DOCUMENT SEGMENT –

^^^^

Yellowfin tuna is prone to 13,000 views per month.

The actual article that I've asked privately for Dr. Cobb to review has well over 60,000 views per month. That's significantly more traffic than obtained by the article about Cherry, or Lemon, or Saab, or Aaron Burr, or Ben Bernanke, or Federal Deposit Insurance Corporation. The naughty edit was made in early May 2009. Since then, the article has been viewed approximately 100,000 times, and it has been edited more than 40 times, including by such talented editors as Nopetro and Erik9.

Would you say that the statistics I've just provided are "likley" to be characterized as a lesser-"trafficed" article?
Kelly Martin
I'd love to see what the average error rate for vandalism patrollers is: that is, the percentage of edits characterized as vandalism removal that are reverting edits that are not actually vandalism. I bet it's higher than the Twinkleheads would like to admit.
thekohser
It would appear that Dr. Cobb is quite the optimist.

Perhaps someone who is not on a 2:1 edit restriction by the ArbCom could notify him on the study's discussion page, that we are discussing his study here.

It would appear that none of the Wikipediots have mentioned the "double whammy" effect to him yet. Nor have they bothered to ask "what constitutes vandalism?"
Hipocrite
QUOTE(thekohser @ Thu 25th June 2009, 3:29pm) *

QUOTE(Hipocrite @ Thu 25th June 2009, 11:02am) *

articles that few people watch/care about like yellowfin tuna.


Yellowfin tuna is prone to 13,000 views per month.


"Watch/care about" does not equal "read."
thekohser
QUOTE(Hipocrite @ Thu 25th June 2009, 12:29pm) *

QUOTE(thekohser @ Thu 25th June 2009, 3:29pm) *

QUOTE(Hipocrite @ Thu 25th June 2009, 11:02am) *

articles that few people watch/care about like yellowfin tuna.


Yellowfin tuna is prone to 13,000 views per month.


"Watch/care about" does not equal "read."


No... not equal. But certainly highly correlated. Or, are you so dense (or blinded by your dislike of me) not to understand correlation?
Hipocrite
QUOTE(thekohser @ Thu 25th June 2009, 4:44pm) *

QUOTE(Hipocrite @ Thu 25th June 2009, 12:29pm) *

QUOTE(thekohser @ Thu 25th June 2009, 3:29pm) *

QUOTE(Hipocrite @ Thu 25th June 2009, 11:02am) *

articles that few people watch/care about like yellowfin tuna.


Yellowfin tuna is prone to 13,000 views per month.


"Watch/care about" does not equal "read."


No... not equal. But certainly highly correlated. Or, are you so dense (or blinded by your dislike of me) not to understand correlation?


I disagree that they are so highly correlated. I think that lots of non-editors read about Tunafsh and very few editors, while lots of editors read about, say, Ancient Egyptian race controversy, but very few non-editors. I suspect that juvenile vandalism that falls through the RC sieve on a Tunafish article would not get caught by the people who have the fish on their watchlist, while people who have Ancient Egyptian race controversy on their watchlist are on that article like hawks, and so any vandalism that is not instantly reverted by RCers is quickly reverted by POV warriors.

^^^^

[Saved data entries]
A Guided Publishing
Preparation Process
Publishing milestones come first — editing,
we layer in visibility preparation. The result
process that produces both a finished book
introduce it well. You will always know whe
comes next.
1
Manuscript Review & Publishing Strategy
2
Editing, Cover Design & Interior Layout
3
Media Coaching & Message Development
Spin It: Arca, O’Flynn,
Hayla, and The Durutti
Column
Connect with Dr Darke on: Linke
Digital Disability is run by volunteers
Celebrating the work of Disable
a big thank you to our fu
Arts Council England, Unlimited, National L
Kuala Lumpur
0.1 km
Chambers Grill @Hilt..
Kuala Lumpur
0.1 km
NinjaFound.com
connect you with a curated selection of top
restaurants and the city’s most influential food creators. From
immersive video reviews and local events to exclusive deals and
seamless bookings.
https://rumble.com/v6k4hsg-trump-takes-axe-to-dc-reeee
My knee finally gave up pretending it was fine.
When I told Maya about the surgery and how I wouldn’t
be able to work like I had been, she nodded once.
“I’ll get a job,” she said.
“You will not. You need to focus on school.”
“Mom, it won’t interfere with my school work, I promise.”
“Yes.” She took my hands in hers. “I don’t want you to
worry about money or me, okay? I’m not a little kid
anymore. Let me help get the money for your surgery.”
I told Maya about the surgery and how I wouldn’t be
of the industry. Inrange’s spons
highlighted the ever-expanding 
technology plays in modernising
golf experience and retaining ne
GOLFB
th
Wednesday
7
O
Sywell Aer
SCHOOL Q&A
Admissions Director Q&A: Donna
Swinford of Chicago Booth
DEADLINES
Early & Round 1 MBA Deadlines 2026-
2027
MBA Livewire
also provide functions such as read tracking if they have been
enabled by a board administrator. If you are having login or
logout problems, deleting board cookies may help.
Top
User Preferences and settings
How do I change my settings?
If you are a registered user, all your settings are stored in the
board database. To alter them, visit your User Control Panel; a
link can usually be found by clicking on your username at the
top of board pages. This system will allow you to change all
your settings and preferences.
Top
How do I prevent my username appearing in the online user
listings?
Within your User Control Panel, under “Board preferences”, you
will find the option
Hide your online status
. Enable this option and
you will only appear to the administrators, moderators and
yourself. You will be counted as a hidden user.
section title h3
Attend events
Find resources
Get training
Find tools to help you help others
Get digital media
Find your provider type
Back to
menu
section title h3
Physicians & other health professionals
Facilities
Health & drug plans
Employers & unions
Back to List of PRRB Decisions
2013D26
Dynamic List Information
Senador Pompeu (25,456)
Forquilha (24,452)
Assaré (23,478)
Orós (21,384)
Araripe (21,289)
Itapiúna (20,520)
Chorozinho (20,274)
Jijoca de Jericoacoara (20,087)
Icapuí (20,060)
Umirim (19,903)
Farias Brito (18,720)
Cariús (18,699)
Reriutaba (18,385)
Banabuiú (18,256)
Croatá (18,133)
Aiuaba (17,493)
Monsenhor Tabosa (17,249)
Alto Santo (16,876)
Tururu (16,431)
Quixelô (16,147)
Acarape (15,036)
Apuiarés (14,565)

^^^^

STUDY QUESTIONS –
1 - According to the forum thread, how many views per month does the yellowfin tuna article get?
2 - Duplicate the forum thread word for word from "Would you say" up to and including "like to admit.".
These records were taken from a separate source.

SOLUTIONS TO THE PROBLEMS –
1 - 13,000 views per month.

2 -
Would you say that the statistics I've just provided are "likley" to be characterized as a lesser-"trafficed" article?
Kelly Martin
I'd love to see what the average error rate for vandalism patrollers is: that is, the percentage of edits characterized as vandalism removal that are reverting edits that are not actually vandalism. I bet it's higher than the Twinkleheads would like to admit.